Dans L’Ukrainienne, Josef Winkler donne la parole à une femme qui, après avoir souffert sous le stalinisme, a été déplacée en 1943 en Autriche, à l’âge de 14 ans.
Reclus, passant de longues heures à son bureau, seul face à son manuscrit : cette représentation de l’écrivain relève du cliché mais n’est pas tout à fait fausse. Nous sommes en 1981. Josef Winkler cherche le silence, ne supporte plus la ville dans laquelle il vit : Vienne. Jeune écrivain, il travaille à son troisième livre, Langue maternelle (1), et décide de trouver refuge dans la montagne, au cœur de sa région natale, la Carinthie.
Là, après quelques difficultés (les touristes trustant toutes les chambres), il est enfin hébergé par une femme dans sa ferme, où vivent également son mari et son fils. Une paysanne d’une cinquantaine d’années répondant au nom de Nietotchka Vassilievna Iliachenko. Née en Ukraine en 1928, elle a été envoyée en Autriche par les Allemands en 1943 avec sa sœur Lidia, dans le cadre du travail forcé.
Rapidement, Josef Winkler, tout en avançant sur son manuscrit, est captivé par le récit que lui conte cette femme, au point qu’il va prendre des notes et prolonger de beaucoup son séjour – un an – afin de l’enregistrer. Un an pendant lequel il se mêle aux travaux de la ferme, s’extrayant cette fois volontiers de sa chambre et de sa machine à écrire : « C’est bon pour ce que tu écris, disait Nietotchka Vassilievna Iliachenko, que tu travailles à l’étable, que tu participes à la vie, et sur quoi écriras-tu donc si tu n’écris pas sur la vie ? »
Après une première partie d’une quarantaine de pages où Winkler expose les circonstances qui l’ont mené vers Nietotchka Vassilievna Iliachenko et la manière dont il a vécu son séjour, il lui donne la parole. Cette femme sans grande instruction, dont les études se sont arrêtées brutalement – et pour cause ! – quand elle avait 14 ans, pose un regard acéré sur ce qu’elle a traversé. Elle n’est pas en manque de capacité d’analyse lorsqu’elle décrit par exemple la situation de ses ascendants, grands-parents et parents. La perte d’une jambe à la Première Guerre mondiale n’a pas empêché son père d’apprendre le métier de savetier pendant que sa mère s’occupait de la ferme. Et c’est précisément parce qu’ils s’en sortaient bien que, s’appuyant sur les nouvelles directives staliniennes, les haines et les jalousies se sont déchaînées contre eux.

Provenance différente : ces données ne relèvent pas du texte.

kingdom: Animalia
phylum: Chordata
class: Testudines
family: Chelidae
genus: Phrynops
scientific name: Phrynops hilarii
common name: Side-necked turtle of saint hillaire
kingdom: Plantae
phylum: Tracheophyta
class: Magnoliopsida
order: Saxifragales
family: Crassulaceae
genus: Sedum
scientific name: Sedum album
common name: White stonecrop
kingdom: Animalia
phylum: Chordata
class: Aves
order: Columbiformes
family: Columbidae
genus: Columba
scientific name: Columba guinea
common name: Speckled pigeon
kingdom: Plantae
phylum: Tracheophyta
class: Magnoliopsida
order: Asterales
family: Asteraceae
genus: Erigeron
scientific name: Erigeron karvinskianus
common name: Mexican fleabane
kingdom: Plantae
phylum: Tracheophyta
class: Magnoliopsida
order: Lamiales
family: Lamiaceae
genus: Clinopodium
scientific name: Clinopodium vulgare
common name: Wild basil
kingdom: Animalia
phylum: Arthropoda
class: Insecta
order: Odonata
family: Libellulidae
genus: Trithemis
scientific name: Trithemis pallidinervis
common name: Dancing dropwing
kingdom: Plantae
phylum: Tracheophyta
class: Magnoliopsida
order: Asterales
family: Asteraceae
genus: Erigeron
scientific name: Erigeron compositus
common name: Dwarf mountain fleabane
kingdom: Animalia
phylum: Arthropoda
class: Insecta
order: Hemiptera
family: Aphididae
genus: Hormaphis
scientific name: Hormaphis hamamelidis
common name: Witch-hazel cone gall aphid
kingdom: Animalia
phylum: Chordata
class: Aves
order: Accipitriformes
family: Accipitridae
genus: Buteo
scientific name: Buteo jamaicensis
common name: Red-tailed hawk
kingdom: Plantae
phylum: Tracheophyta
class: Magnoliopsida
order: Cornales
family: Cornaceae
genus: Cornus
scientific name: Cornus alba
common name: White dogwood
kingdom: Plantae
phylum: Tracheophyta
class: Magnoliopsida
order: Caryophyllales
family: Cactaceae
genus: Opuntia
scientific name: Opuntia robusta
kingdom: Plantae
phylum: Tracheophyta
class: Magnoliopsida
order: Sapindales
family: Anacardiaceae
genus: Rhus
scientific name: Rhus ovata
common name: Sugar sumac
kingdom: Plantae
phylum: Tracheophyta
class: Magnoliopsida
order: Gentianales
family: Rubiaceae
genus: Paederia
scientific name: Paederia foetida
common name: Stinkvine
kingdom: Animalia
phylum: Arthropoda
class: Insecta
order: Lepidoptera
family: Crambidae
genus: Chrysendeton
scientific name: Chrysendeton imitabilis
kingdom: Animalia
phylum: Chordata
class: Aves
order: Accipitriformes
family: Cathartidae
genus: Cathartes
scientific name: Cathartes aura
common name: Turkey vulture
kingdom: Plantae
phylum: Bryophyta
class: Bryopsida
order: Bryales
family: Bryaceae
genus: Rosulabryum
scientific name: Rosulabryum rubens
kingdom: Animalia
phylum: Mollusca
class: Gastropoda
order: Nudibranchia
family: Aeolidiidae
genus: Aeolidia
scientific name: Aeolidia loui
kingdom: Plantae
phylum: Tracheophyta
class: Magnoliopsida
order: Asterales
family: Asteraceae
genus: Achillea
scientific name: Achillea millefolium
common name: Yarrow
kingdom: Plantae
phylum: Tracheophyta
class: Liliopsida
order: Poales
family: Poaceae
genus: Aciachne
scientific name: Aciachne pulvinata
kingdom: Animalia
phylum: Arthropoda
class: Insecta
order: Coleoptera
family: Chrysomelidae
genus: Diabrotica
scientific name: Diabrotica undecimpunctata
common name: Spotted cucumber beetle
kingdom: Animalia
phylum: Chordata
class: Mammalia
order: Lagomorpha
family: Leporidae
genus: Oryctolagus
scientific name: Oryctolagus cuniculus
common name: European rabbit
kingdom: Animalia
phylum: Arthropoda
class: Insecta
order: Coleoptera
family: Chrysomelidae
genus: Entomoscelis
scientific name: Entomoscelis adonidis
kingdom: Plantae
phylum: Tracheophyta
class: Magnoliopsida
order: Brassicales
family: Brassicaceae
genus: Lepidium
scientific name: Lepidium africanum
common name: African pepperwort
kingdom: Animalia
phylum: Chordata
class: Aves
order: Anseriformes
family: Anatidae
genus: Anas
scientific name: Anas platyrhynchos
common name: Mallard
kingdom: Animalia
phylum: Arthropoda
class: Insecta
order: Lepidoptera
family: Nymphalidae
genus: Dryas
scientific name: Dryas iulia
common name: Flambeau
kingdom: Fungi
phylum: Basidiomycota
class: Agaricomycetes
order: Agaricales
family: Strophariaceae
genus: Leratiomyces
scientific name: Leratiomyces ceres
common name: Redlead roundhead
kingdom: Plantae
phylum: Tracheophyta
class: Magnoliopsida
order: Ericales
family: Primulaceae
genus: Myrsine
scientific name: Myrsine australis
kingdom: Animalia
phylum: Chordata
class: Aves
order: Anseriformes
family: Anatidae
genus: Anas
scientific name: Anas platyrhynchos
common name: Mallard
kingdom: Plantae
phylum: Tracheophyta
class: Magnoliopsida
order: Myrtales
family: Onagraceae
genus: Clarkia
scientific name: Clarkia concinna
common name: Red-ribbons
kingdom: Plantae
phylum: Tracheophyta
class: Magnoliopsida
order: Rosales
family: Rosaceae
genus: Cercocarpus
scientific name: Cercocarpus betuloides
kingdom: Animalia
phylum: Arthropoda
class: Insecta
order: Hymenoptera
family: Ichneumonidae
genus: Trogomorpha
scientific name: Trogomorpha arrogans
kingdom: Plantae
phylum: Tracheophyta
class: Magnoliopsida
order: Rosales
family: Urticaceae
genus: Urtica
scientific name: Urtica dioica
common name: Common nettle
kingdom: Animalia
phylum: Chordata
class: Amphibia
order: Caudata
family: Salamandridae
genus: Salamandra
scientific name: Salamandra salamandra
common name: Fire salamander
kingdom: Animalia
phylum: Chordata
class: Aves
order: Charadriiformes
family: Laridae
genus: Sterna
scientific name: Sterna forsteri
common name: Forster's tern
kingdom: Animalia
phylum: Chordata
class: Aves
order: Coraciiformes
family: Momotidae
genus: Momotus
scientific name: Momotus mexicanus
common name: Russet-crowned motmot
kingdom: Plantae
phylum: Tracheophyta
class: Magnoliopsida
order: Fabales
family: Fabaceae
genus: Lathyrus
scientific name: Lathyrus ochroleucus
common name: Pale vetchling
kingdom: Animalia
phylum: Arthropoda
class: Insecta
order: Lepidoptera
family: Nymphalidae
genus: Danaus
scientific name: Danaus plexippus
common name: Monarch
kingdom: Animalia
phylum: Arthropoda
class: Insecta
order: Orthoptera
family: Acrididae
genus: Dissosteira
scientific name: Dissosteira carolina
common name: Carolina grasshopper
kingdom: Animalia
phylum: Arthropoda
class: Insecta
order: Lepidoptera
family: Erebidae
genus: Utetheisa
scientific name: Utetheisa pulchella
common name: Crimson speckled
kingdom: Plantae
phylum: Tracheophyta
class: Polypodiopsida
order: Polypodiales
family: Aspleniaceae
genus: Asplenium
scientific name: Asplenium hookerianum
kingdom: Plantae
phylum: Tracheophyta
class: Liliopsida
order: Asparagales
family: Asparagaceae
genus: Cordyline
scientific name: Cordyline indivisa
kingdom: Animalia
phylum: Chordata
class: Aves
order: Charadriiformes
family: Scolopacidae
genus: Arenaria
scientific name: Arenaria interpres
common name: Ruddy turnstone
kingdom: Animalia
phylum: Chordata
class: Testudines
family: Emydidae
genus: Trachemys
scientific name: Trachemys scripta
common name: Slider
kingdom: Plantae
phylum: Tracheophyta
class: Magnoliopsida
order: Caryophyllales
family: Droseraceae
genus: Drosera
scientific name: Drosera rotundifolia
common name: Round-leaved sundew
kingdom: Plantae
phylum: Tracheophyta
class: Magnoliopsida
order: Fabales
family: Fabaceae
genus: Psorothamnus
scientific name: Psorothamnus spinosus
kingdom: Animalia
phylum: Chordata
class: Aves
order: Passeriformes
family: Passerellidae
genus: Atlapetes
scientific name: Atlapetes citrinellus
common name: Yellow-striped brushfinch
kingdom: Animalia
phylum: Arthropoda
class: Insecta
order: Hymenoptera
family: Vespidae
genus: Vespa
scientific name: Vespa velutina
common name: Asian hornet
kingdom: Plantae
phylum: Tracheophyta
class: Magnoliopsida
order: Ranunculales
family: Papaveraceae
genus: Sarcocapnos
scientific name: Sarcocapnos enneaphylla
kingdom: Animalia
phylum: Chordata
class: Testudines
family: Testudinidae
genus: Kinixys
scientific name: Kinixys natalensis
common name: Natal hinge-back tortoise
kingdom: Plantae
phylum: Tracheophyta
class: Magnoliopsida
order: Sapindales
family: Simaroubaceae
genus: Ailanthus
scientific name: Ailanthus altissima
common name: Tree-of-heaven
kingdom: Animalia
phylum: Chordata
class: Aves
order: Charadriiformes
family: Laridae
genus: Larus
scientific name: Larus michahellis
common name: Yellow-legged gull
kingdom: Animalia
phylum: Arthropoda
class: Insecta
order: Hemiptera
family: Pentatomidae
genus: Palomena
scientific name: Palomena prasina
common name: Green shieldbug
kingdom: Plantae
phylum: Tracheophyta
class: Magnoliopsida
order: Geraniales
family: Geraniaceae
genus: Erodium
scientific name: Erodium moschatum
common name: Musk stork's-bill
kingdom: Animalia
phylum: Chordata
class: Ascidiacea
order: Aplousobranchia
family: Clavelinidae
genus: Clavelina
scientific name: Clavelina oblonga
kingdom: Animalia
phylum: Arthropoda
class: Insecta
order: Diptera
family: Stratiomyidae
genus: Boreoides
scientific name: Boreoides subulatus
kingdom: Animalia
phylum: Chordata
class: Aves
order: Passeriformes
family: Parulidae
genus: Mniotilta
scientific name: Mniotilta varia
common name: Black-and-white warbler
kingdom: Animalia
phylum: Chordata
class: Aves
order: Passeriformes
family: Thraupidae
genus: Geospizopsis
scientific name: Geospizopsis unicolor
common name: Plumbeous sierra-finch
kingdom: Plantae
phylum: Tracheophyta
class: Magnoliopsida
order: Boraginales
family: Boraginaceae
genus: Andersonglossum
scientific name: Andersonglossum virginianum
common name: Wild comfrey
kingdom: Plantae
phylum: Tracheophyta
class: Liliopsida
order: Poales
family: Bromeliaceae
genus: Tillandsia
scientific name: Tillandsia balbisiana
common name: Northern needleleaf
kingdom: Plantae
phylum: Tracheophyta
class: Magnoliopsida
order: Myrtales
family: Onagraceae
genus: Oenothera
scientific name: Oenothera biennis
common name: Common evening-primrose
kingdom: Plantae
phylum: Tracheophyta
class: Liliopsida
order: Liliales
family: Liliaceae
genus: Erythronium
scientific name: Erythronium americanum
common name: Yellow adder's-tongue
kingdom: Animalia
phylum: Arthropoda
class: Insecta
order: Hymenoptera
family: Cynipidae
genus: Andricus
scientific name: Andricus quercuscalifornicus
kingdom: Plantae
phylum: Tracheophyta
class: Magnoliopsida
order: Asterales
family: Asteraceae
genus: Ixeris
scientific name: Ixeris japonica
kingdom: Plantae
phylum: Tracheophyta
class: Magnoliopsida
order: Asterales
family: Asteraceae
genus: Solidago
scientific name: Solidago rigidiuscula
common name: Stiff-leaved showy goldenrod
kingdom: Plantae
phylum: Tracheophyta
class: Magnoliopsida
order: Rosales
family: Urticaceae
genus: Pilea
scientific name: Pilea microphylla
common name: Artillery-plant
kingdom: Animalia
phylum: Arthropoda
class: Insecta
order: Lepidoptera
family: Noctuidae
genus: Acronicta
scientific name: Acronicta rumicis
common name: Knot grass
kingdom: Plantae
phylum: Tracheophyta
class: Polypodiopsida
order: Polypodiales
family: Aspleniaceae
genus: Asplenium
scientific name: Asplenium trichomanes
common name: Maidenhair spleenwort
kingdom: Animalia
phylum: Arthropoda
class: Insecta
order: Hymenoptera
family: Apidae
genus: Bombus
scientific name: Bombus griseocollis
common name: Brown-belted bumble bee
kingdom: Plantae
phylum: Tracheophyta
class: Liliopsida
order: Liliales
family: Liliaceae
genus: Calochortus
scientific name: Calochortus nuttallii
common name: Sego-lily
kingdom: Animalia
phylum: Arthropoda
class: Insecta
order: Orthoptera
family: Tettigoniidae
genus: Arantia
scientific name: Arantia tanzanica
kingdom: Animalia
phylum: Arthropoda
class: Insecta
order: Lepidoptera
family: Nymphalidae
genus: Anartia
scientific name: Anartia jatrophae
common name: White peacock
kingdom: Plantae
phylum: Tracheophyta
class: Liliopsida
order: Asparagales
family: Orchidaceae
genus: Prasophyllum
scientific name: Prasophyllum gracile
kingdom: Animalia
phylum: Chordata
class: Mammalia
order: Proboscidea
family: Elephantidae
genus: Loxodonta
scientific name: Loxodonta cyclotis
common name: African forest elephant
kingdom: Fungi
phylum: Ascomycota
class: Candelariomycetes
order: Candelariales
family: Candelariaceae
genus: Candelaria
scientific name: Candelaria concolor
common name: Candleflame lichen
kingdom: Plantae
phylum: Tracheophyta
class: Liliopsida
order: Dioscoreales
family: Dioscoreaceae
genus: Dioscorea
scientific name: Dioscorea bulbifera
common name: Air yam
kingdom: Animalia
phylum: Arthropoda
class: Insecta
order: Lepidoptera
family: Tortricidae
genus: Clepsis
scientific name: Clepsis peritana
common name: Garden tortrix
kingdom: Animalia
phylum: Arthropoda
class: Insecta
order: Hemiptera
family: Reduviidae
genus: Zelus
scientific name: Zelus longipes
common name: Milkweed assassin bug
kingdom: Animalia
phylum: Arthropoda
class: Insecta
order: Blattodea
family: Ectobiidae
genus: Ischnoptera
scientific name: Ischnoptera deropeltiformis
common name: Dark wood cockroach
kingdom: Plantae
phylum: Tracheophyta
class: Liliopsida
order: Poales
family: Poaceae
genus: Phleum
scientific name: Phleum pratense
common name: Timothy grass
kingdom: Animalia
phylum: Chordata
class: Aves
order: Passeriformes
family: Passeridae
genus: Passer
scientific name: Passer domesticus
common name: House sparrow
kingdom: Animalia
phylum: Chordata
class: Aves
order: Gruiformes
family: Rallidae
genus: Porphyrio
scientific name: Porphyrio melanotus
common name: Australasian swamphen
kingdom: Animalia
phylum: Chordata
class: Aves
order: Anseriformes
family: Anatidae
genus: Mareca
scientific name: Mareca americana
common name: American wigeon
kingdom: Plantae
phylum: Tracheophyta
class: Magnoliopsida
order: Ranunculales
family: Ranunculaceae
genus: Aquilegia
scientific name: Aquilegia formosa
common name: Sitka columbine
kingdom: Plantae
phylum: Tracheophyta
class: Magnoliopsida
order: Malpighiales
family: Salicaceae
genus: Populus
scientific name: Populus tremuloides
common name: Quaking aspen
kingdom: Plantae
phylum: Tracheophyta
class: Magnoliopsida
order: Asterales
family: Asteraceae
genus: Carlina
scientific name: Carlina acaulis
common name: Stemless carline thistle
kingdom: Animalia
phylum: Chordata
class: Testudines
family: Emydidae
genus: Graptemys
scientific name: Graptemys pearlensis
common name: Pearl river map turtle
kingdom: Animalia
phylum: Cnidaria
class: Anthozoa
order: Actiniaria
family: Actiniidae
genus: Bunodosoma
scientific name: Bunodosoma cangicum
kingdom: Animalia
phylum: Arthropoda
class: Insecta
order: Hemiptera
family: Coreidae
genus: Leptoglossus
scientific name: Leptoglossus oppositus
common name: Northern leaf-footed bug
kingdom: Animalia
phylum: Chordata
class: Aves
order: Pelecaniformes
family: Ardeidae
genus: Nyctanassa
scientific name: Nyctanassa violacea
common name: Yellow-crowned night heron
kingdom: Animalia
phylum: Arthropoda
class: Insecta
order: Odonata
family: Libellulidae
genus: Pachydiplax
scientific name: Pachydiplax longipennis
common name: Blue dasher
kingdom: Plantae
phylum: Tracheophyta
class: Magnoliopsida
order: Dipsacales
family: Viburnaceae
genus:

L’oralité est transcrite avec le moins de filtre possible.
Si son récit s’articule autour de son exil forcé en Autriche, parce que sa vie alors a basculé, Nietotchka Vassilievna Iliachenko décrit en détail les drames vécus par sa famille dans les années 1930 – ils habitent un village, Doubynka, qui sera ensuite recouvert par un immense réservoir artificiel (« Mon village natal […] est englouti dans la mer de Kremen-tchouk. Mon enfance avec »). Dépossédés par les responsables politiques locaux, jalousés, persécutés parce que son père n’a pas adhéré au Parti communiste, ses parents ont subi, comme tous les Ukrainiens, la grande famine organisée « pour que les gens aillent travailler au kolkhoze s’ils ne voulaient pas mourir de faim, parce que la cantine leur donnait de la soupe et du pain pour leur journée de travail, rien de plus ».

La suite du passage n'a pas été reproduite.